それからレイと目があった。なんだろうかと相手の言葉を待つ。そんな雰囲気を感じ取ってレイは間を置いてから口を開いた。
「まぁ……あんな楽しそうな奴等にも辛い過去があるんだ」
「え?」
レイは続ける。
「あいつらははぐれ者。世間様に見放されたゴロツキさ。凶暴ですぐ頭に血が上る……でもあいつらも人間だからさ、仲間を探すんだよ。いろんな場所へ行って、船を渡り歩き、時には裏切り……そしてやっと見つけたのがここ。だから楽しいんだ。一人で居るより、気の合わない人間と居るより、気の合う奴らと居た方が楽しいだろ? お前だってグライトやユーノ、ソラと居て楽しいと感じるだろ、それと一緒なんだ。……お前に居場所はある。だから先の事は考えんなよ」
レイはそう言って飲み干した酒樽を片手に立ちあがった。
「若いんだから、足りない頭で考えるより行動に移した方が最善の方法なんじゃないのか? まぁあたしはあんたの過去なんてこれっぽっちも知らないけどな」
レイはそう言って笑った。白い歯が綺麗に映る。リュウはその笑顔につられてつい口元を緩める。
「そうッスよね……えーっとおばさん?」
「……チッ、歯ぁくいしばれ」
レイはそう言ったと同時に右ストレートをリュウにお見舞いする。リュウは受け身を取る間もなくそのまま飛ばされた。甲板の先まで。上の方で事の成り行きを見ていたのか、笑い声が聞こえた。

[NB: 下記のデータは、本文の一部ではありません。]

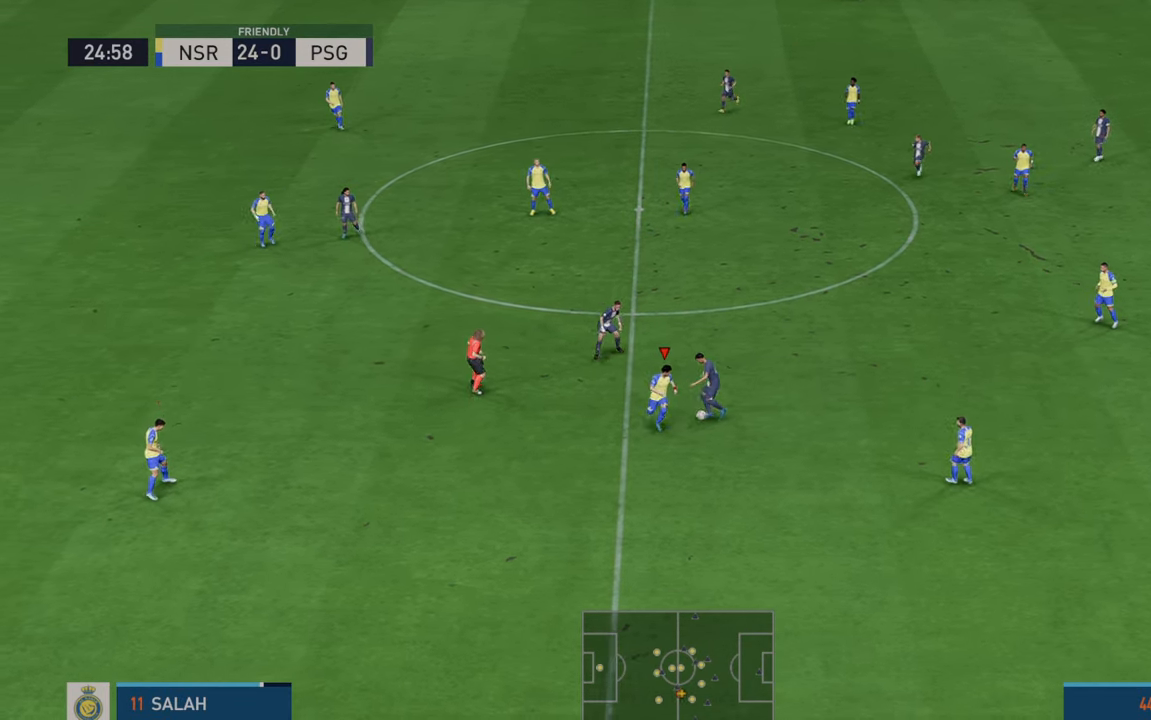
{"buttons": ["R2"], "left_stick": "up-left", "right_stick": "center", "events": [[67, "left_stick", "up-right"], [250, "left_stick", "up"], [450, "left_stick", "up-left"]]}
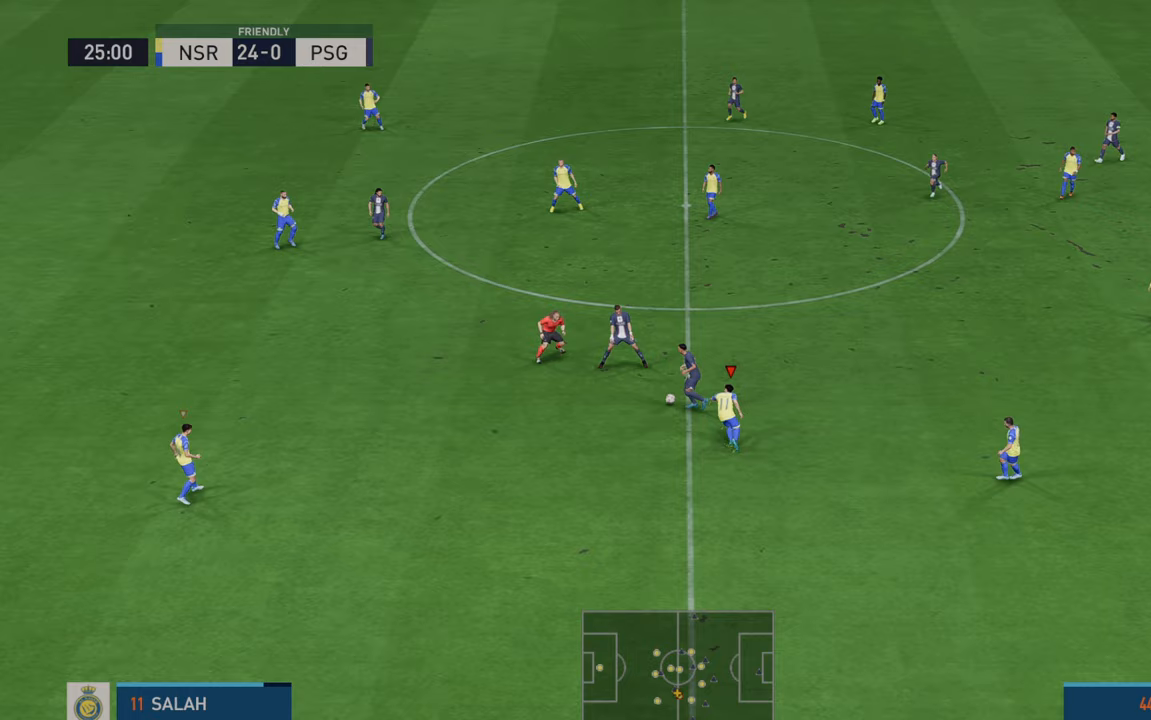
{"buttons": ["R2"], "left_stick": "left", "right_stick": "center", "events": [[350, "left_stick", "left"]]}
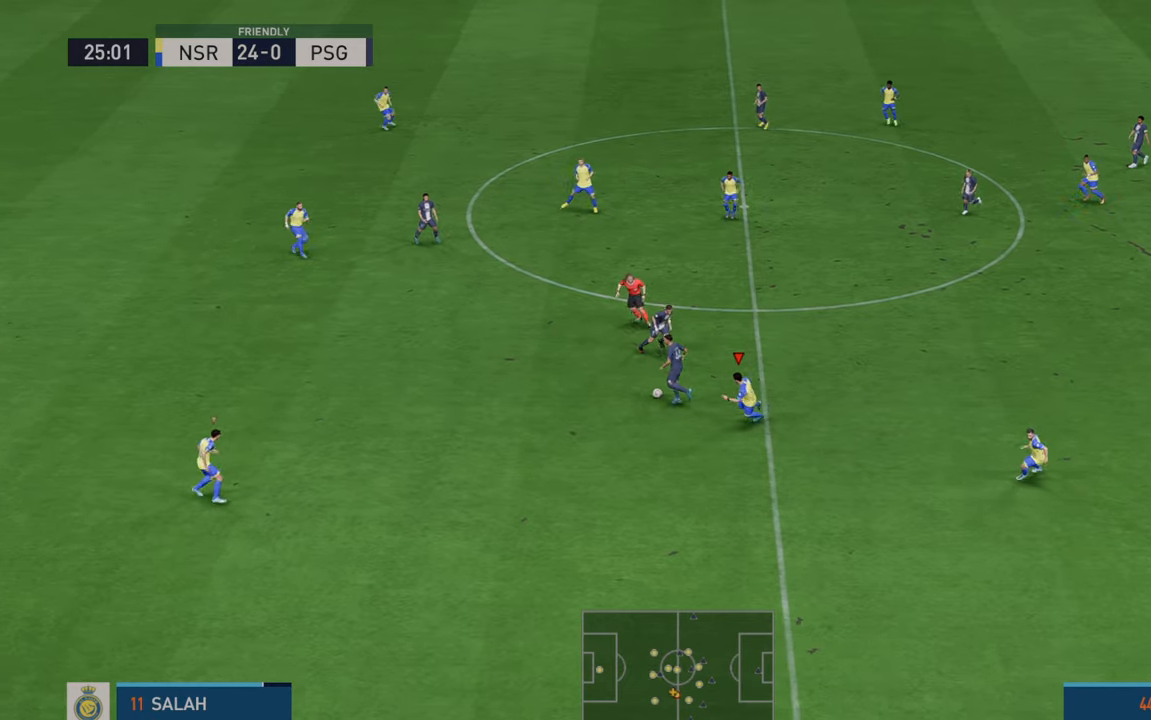
{"buttons": ["R2"], "left_stick": "left", "right_stick": "center", "events": []}
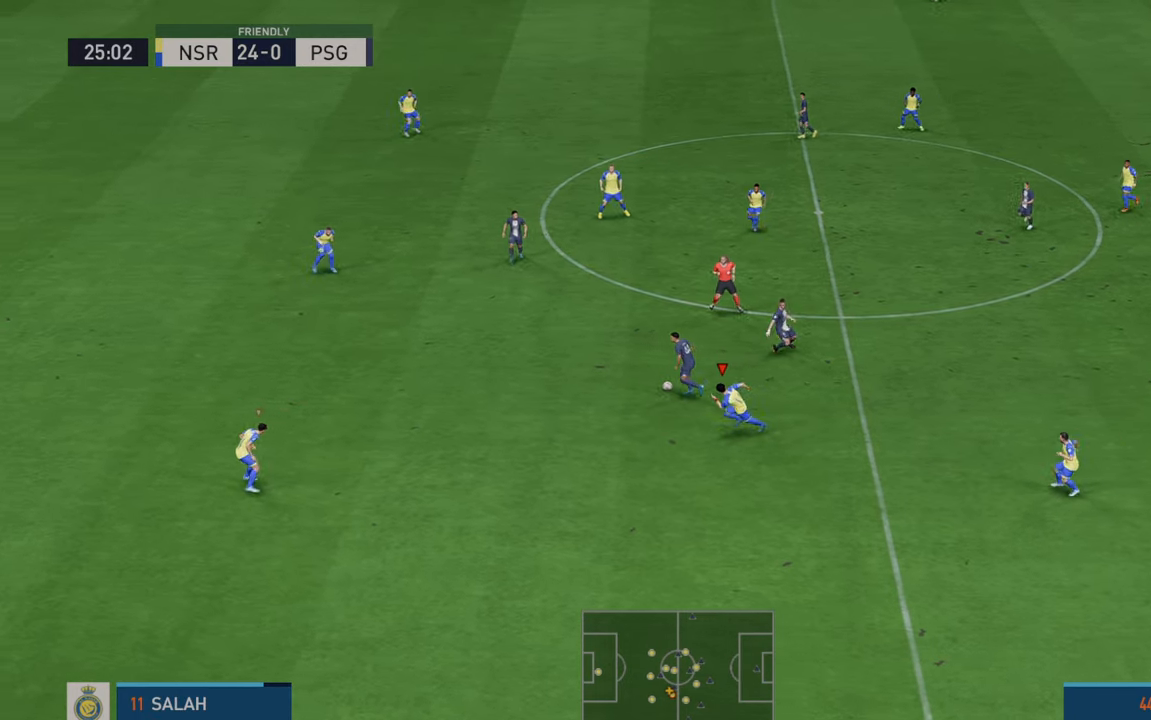
{"buttons": ["R2"], "left_stick": "left", "right_stick": "center", "events": []}
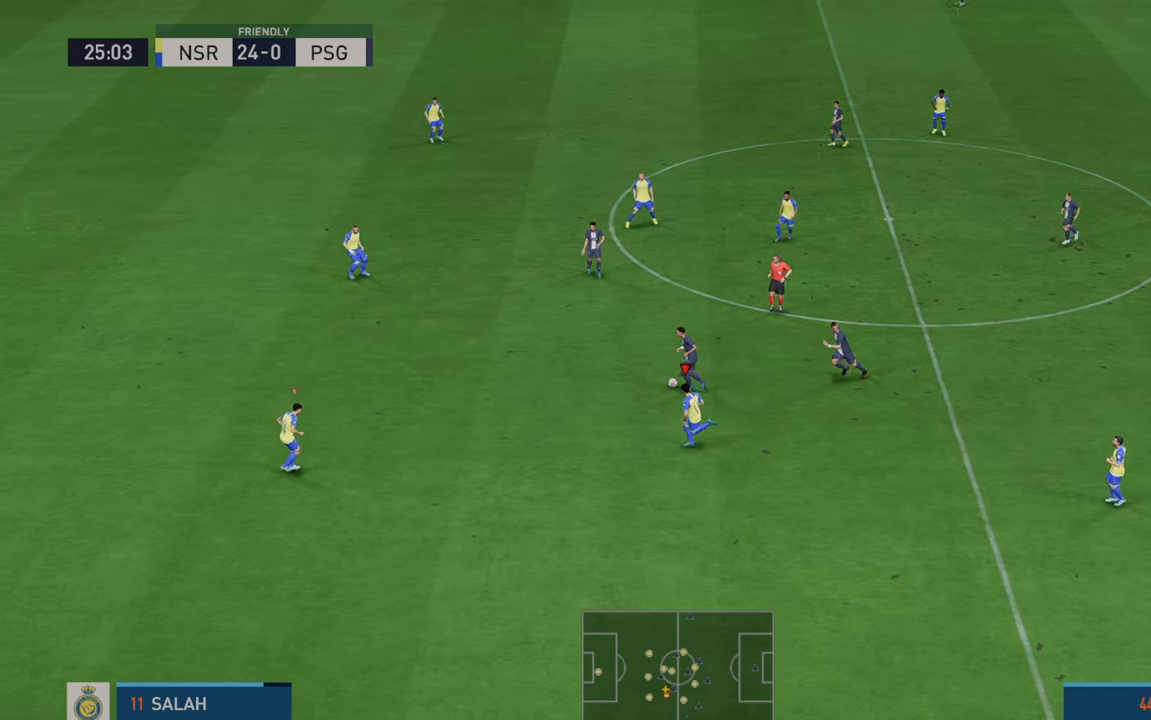
{"buttons": ["R2"], "left_stick": "up-left", "right_stick": "center", "events": [[383, "left_stick", "up-left"]]}
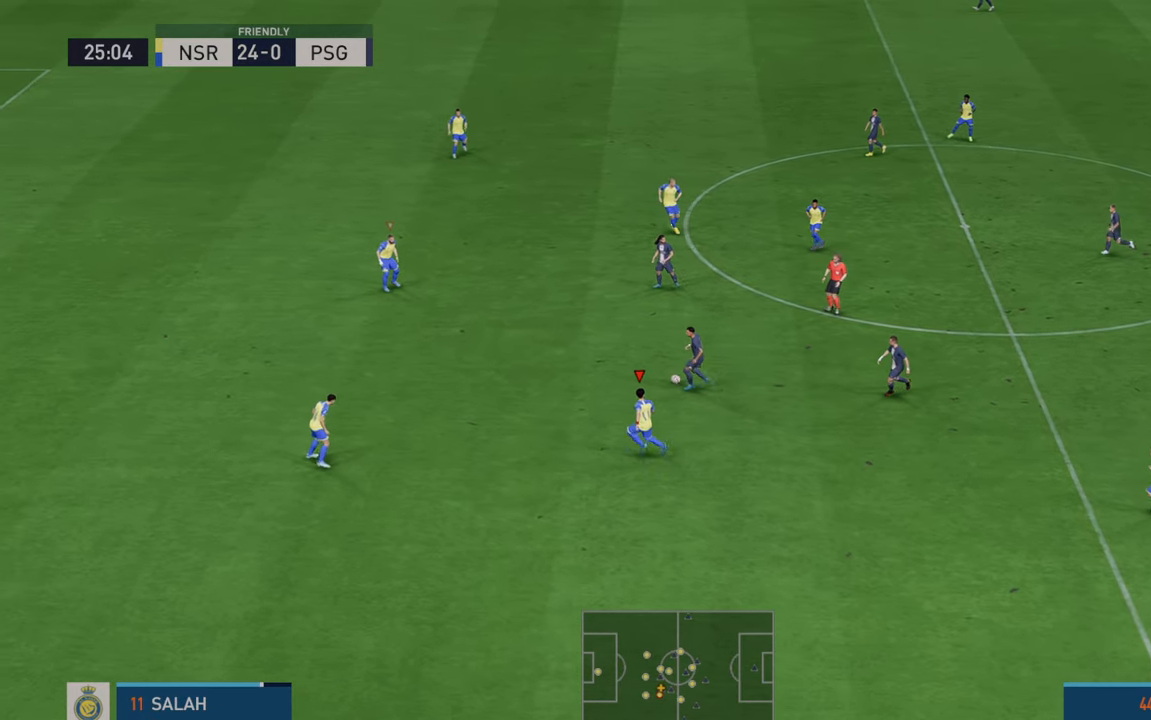
{"buttons": ["R2"], "left_stick": "up-left", "right_stick": "center", "events": []}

リュウなんだか晴れ晴れとした気持ちになり、つい噴き出す。そうか、行動に移すのか、そう思い上を見た。綺麗な青い空が海を映したように広がる。
(こんな日もありか……)
渡された杯を拾い上げ、酒を飲み干すと、リュウは甲板に寝ころび、昼寝を始めた。潮風が妙にすがすがしい気持ちにさせた。
それから目が覚めるとそんなに時間がたっていなかったらしい。見張りの男は降りてきて、リュウをポーカーに誘った。何度か挑戦するもぼろ負けしたのは言うまでもないだろう。